This "Cowboy" Stew is a hearty and flavorful dish featuring browned bacon and beef, simmered with aromatic vegetables like onions, celery, and carrots. Deglazed with red wine and beef broth, it's thickened with a flour and oil mixture, then finished with tender potatoes and okra. A robust and comforting meal perfect for a crowd.
Prep Time 10 minutes
Cook Time 45 minutes
Total Time 55 minutes
Course lunch/dinner
Cuisine American
Servings 8 people
Calories 2363.9 kcal

Equipment

  • 1 Large Pot 8-quart capacity recommended
  • 1 Chef's knife
  • 1 Cutting Board
  • 1 Small Mixing Bowl
  • 1 Wooden Spoon or Ladle

Ingredients
  

Main

  • 1/2 bacon diced
  • 2 pounds cubed beef stew meat
  • 3 large onions medium dice
  • 1 bunch celery well scrubbed, cleaned, and chopped
  • 1 pound carrots medium dice
  • One 750-ml bottle red wine
  • 2 quarts beef broth
  • 1 cup all-purpose flour
  • 1/2 cup vegetable oil
  • 2 pounds potatoes well scrubbed and diced, skin on
  • One 8-ounce package frozen okra
  • 3 bay leaves
  • Salt and freshly ground black pepper

Instructions
 

  • Brown bacon in a large (8-quart capacity) pot. Add beef and brown in the bacon fat. Add onions, celery and carrots and saute for about 5 minutes. Add red wine and beef broth, and simmer until reduced by half. In a small bowl, mix flour and oil, then stir this mixture into the stew and let simmer for a few minutes to thicken and integrate flavors. Add potatoes, okra and bay leaves to the stew and let cook until potatoes are fork tender.

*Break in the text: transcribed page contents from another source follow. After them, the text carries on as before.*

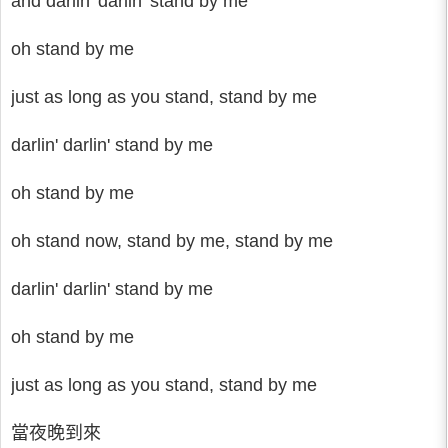
and darlin' darlin' stand by me
oh stand by me
just as long as you stand, stand by me
darlin' darlin' stand by me
oh stand by me
oh stand now, stand by me, stand by me
darlin' darlin' stand by me
oh stand by me
just as long as you stand, stand by me
當夜晚到來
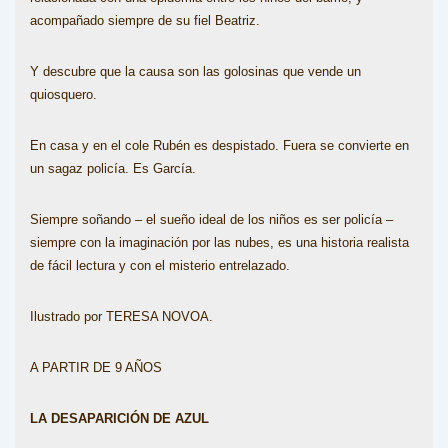
acompañado siempre de su fiel Beatriz.
Y descubre que la causa son las golosinas que vende un
quiosquero.
En casa y en el cole Rubén es despistado. Fuera se convierte en
un sagaz policía. Es García.
Siempre soñando – el sueño ideal de los niños es ser policía –
siempre con la imaginación por las nubes, es una historia realista
de fácil lectura y con el misterio entrelazado.
Ilustrado por TERESA NOVOA.
A PARTIR DE 9 AÑOS
LA DESAPARICIÓN DE AZUL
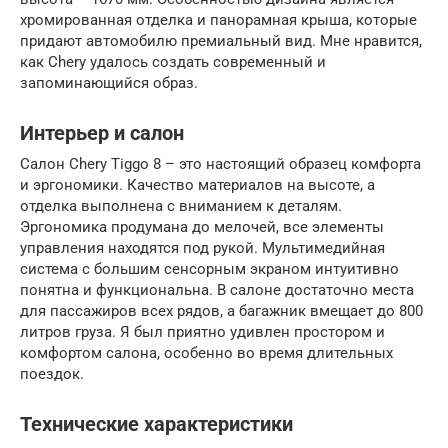
хромированная отделка и панорамная крыша, которые
придают автомобилю премиальный вид. Мне нравится,
как Chery удалось создать современный и
запоминающийся образ.
Интерьер и салон
Салон Chery Tiggo 8 – это настоящий образец комфорта
и эргономики. Качество материалов на высоте, а
отделка выполнена с вниманием к деталям.
Эргономика продумана до мелочей, все элементы
управления находятся под рукой. Мультимедийная
система с большим сенсорным экраном интуитивно
понятна и функциональна. В салоне достаточно места
для пассажиров всех рядов, а багажник вмещает до 800
литров груза. Я был приятно удивлен простором и
комфортом салона, особенно во время длительных
поездок.
Технические характеристики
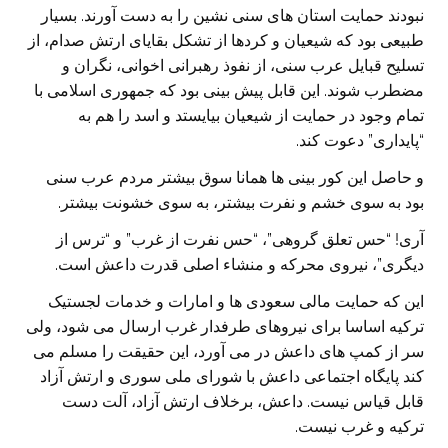
نبودند حمایت استان های سنی نشین را به دست آورند. بسیار
طبیعی بود که شیعیان و کردها از تشکل بقایای ارتش صدام، از
تسلیح قبایل عرب سنی، از نفوذ رهبرانی اخوانی، نگران و
مضطرب شوند. این قابل پیش بینی بود که جمهوری اسلامی با
تمام وجود در حمایت از شیعیان بیایستد و اسد را هم به
“پایداری” دعوت کند.
و حاصل این کور بینی ها همانا سوق بیشتر مردم عرب سنی
بود به سوی خشم و نفرت بیشتر، به سوی خشونت بیشتر.
آری! “حس تعلق گروهی”، “حس نفرت از غرب” و “ترس از
دیگری”، نیروی محرکه و منشاء اصلی قدرت داعش است.
این که حمایت مالی سعودی ها و امارات و خدمات لجستیک
ترکیه اساسا برای نیروهای طرفدار غرب ارسال می شود، ولی
سر از کمپ های داعش در می آورد، این حقیقت را مسلم می
کند پایگاه اجتماعی داعش با شورای ملی سوری و ارتش آزاد
قابل قیاس نیست. داعش، برخلاف ارتش آزاد، آلت دست
ترکیه و غرب نیست.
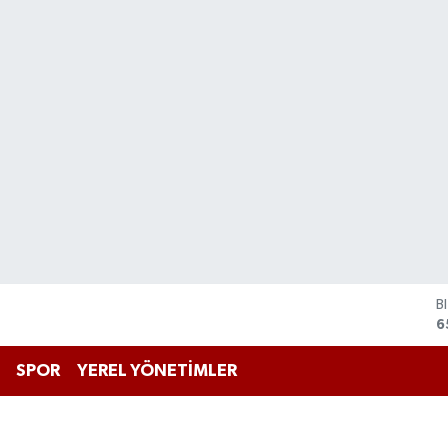
B
6
D
4
E
SPOR
YEREL YÖNETİMLER
5
S
6
G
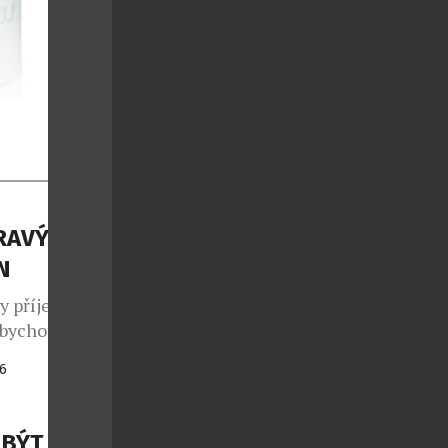
DRAVÝMI
N
ky příjemně
 abychom
tří víc než
26
ty od českého
í pár
ho stylu,
 BÝT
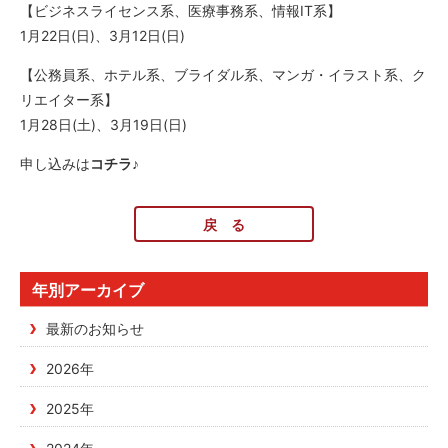
【ビジネスライセンス系、医療事務系、情報IT系】
1月22日(日)、3月12日(日)
【公務員系、ホテル系、ブライダル系、マンガ・イラスト系、ク
リエイター系】
1月28日(土)、3月19日(日)
申し込みは
コチラ
♪
戻 る
年別アーカイブ
最新のお知らせ
2026年
2025年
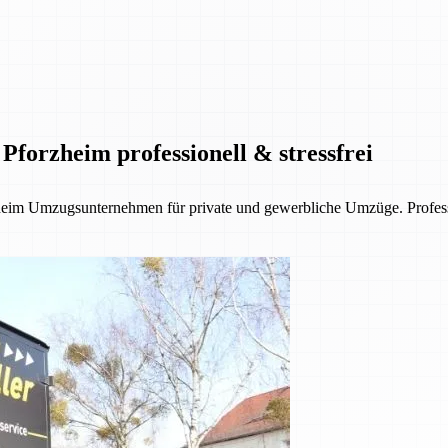
Pforzheim professionell & stressfrei
eim Umzugsunternehmen für private und gewerbliche Umzüge. Profession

Season, to taste, with salt and pepper.

Notes

Achieve a deep, rich brown on both the bacon and beef for maximum flavor development; this Maillard reaction is foundational for the stew's depth. When adding the red wine, thoroughly deglaze the pot, scraping up all the savory browned bits from the bottom. This step significantly enriches the stew. Ensure the flour and oil mixture (roux) cooks for at least 2-3 minutes after incorporation to eliminate any raw flour taste and properly thicken the stew. For an extra layer of complexity, consider adding a tablespoon of tomato paste during the vegetable sauté, which will deepen the umami profile. Adjust seasoning precisely at the end, as the flavors concentrate during simmering.